The noble Lord, Lord Clement-Jones, also raised the issue of supremacy. The purpose of the REUL Act is to ensure that the UK has control over its laws. However, we acknowledge the importance of making sure that data processing provisions in wider legislation continue to be read consistently with the data protection principles in the UK GDPR. That is why Clause 49 of the DPDI Bill, which will be debated in due course, will make sure that any new data processing provisions continue to be subject to the data protection legislation, unless Parliament decides otherwise. Replication of the effect of UK GDPR supremacy is a significant decision, and we consider that the use of primary legislation is the more appropriate way to achieve these effects, such as under Clause 49 where the Government consider it appropriate.
The noble Lord, Lord Clement-Jones, also raised the retention of EU case law. Any further effect on the application of retained case law by domestic courts will be governed by Section 6 of the European Union (Withdrawal) Act 2018, as amended by Section 6 of the REUL Act once that section is commenced, rather than by this SI. It is not possible to state precisely, of course, how the courts will treat each individual piece of retained case law. However, it is unlikely that a court will depart from a decision simply on the basis that it refers to the right to the protection of personal data where the relevant interest is also protected by Article 8 of the ECHR.
The noble Lord also raised the issue of withdrawal from the ECHR. In these regulations, we are referring to rights recognised in UK law as it currently stands.
The changes we are making refer to rights currently given effect in UK domestic law under the Human Rights Act.
We note that the noble Lord’s concerns about vires were not shared by the Joint Committee on Statutory Instruments.

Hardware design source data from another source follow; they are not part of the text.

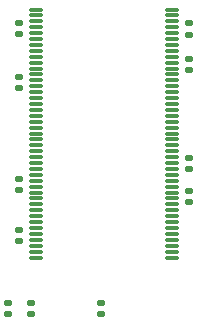
<source format=gbr>
%TF.GenerationSoftware,KiCad,Pcbnew,8.99.0-2608-ga0707285a1*%
%TF.CreationDate,2024-10-22T09:17:45-04:00*%
%TF.ProjectId,shinobi,7368696e-6f62-4692-9e6b-696361645f70,rev?*%
%TF.SameCoordinates,Original*%
%TF.FileFunction,Paste,Bot*%
%TF.FilePolarity,Positive*%
%FSLAX46Y46*%
G04 Gerber Fmt 4.6, Leading zero omitted, Abs format (unit mm)*
G04 Created by KiCad (PCBNEW 8.99.0-2608-ga0707285a1) date 2024-10-22 09:17:45*
%MOMM*%
%LPD*%
G01*
G04 APERTURE LIST*
G04 Aperture macros list*
%AMRoundRect*
0 Rectangle with rounded corners*
0 $1 Rounding radius*
0 $2 $3 $4 $5 $6 $7 $8 $9 X,Y pos of 4 corners*
0 Add a 4 corners polygon primitive as box body*
4,1,4,$2,$3,$4,$5,$6,$7,$8,$9,$2,$3,0*
0 Add four circle primitives for the rounded corners*
1,1,$1+$1,$2,$3*
1,1,$1+$1,$4,$5*
1,1,$1+$1,$6,$7*
1,1,$1+$1,$8,$9*
0 Add four rect primitives between the rounded corners*
20,1,$1+$1,$2,$3,$4,$5,0*
20,1,$1+$1,$4,$5,$6,$7,0*
20,1,$1+$1,$6,$7,$8,$9,0*
20,1,$1+$1,$8,$9,$2,$3,0*%
G04 Aperture macros list end*
%ADD10RoundRect,0.140000X0.170000X-0.140000X0.170000X0.140000X-0.170000X0.140000X-0.170000X-0.140000X0*%
%ADD11RoundRect,0.140000X-0.170000X0.140000X-0.170000X-0.140000X0.170000X-0.140000X0.170000X0.140000X0*%
%ADD12RoundRect,0.076200X-0.527050X-0.063500X0.527050X-0.063500X0.527050X0.063500X-0.527050X0.063500X0*%
G04 APERTURE END LIST*
D10*
%TO.C,C59*%
X150343100Y-103329600D03*
X150343100Y-102369600D03*
%TD*%
D11*
%TO.C,C62*%
X164801100Y-112023600D03*
X164801100Y-112983600D03*
%TD*%
%TO.C,C58*%
X150343100Y-97797600D03*
X150343100Y-98757600D03*
%TD*%
%TO.C,C35*%
X157268100Y-121482600D03*
X157268100Y-122442600D03*
%TD*%
%TO.C,C63*%
X164801100Y-109223600D03*
X164801100Y-110183600D03*
%TD*%
D10*
%TO.C,C64*%
X164801100Y-101783600D03*
X164801100Y-100823600D03*
%TD*%
%TO.C,C61*%
X150343100Y-116283600D03*
X150343100Y-115323600D03*
%TD*%
D11*
%TO.C,C33*%
X149468100Y-121482600D03*
X149468100Y-122442600D03*
%TD*%
D10*
%TO.C,C65*%
X164801100Y-98783600D03*
X164801100Y-97823600D03*
%TD*%
D11*
%TO.C,C34*%
X151418100Y-121482600D03*
X151418100Y-122442600D03*
%TD*%
%TO.C,C60*%
X150343100Y-111005600D03*
X150343100Y-111965600D03*
%TD*%
D12*
%TO.C,U8*%
X151843100Y-117667600D03*
X151843100Y-117167600D03*
X151843100Y-116667600D03*
X151843100Y-116167600D03*
X151843100Y-115667600D03*
X151843100Y-115167600D03*
X151843100Y-114667600D03*
X151843100Y-114167600D03*
X151843100Y-113667600D03*
X151843100Y-113167600D03*
X151843100Y-112667600D03*
X151843100Y-112167600D03*
X151843100Y-111667600D03*
X151843100Y-111167600D03*
X151843100Y-110667600D03*
X151843100Y-110167600D03*
X151843100Y-109667600D03*
X151843100Y-109167600D03*
X151843100Y-108667600D03*
X151843100Y-108167600D03*
X151843100Y-107667600D03*
X151843100Y-107167600D03*
X151843100Y-106667600D03*
X151843100Y-106167600D03*
X151843100Y-105667600D03*
X151843100Y-105167600D03*
X151843100Y-104667600D03*
X151843100Y-104167600D03*
X151843100Y-103667600D03*
X151843100Y-103167600D03*
X151843100Y-102667600D03*
X151843100Y-102167600D03*
X151843100Y-101667600D03*
X151843100Y-101167600D03*
X151843100Y-100667600D03*
X151843100Y-100167600D03*
X151843100Y-99667600D03*
X151843100Y-99167600D03*
X151843100Y-98667600D03*
X151843100Y-98167600D03*
X151843100Y-97667600D03*
X151843100Y-97167600D03*
X151843100Y-96667600D03*
X163343100Y-96667600D03*
X163343100Y-97167600D03*
X163343100Y-97667600D03*
X163343100Y-98167600D03*
X163343100Y-98667600D03*
X163343100Y-99167600D03*
X163343100Y-99667600D03*
X163343100Y-100167600D03*
X163343100Y-100667600D03*
X163343100Y-101167600D03*
X163343100Y-101667600D03*
X163343100Y-102167600D03*
X163343100Y-102667600D03*
X163343100Y-103167600D03*
X163343100Y-103667600D03*
X163343100Y-104167600D03*
X163343100Y-104667600D03*
X163343100Y-105167600D03*
X163343100Y-105667600D03*
X163343100Y-106167600D03*
X163343100Y-106667600D03*
X163343100Y-107167600D03*
X163343100Y-107667600D03*
X163343100Y-108167600D03*
X163343100Y-108667600D03*
X163343100Y-109167600D03*
X163343100Y-109667600D03*
X163343100Y-110167600D03*
X163343100Y-110667600D03*
X163343100Y-111167600D03*
X163343100Y-111667600D03*
X163343100Y-112167600D03*
X163343100Y-112667600D03*
X163343100Y-113167600D03*
X163343100Y-113667600D03*
X163343100Y-114167600D03*
X163343100Y-114667600D03*
X163343100Y-115167600D03*
X163343100Y-115667600D03*
X163343100Y-116167600D03*
X163343100Y-116667600D03*
X163343100Y-117167600D03*
X163343100Y-117667600D03*
%TD*%
M02*

</source>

The noble Lord, Lord Bassam, asked if there were any adequacy concerns about these provisions. We do not believe that there are concerns about adequacy. These are technical changes, designed to ensure legal certainty and protect the coherence of the data protection framework following the commencement of the REUL Act. As we are seeking to provide for continuity as far as possible, we do not think that the measures in the regulations pose a material risk to the EU’s adequacy decisions. Indeed, if we did not have a definition of fundamental rights and freedoms, this could weaken rights protections, which could itself be an adequacy concern.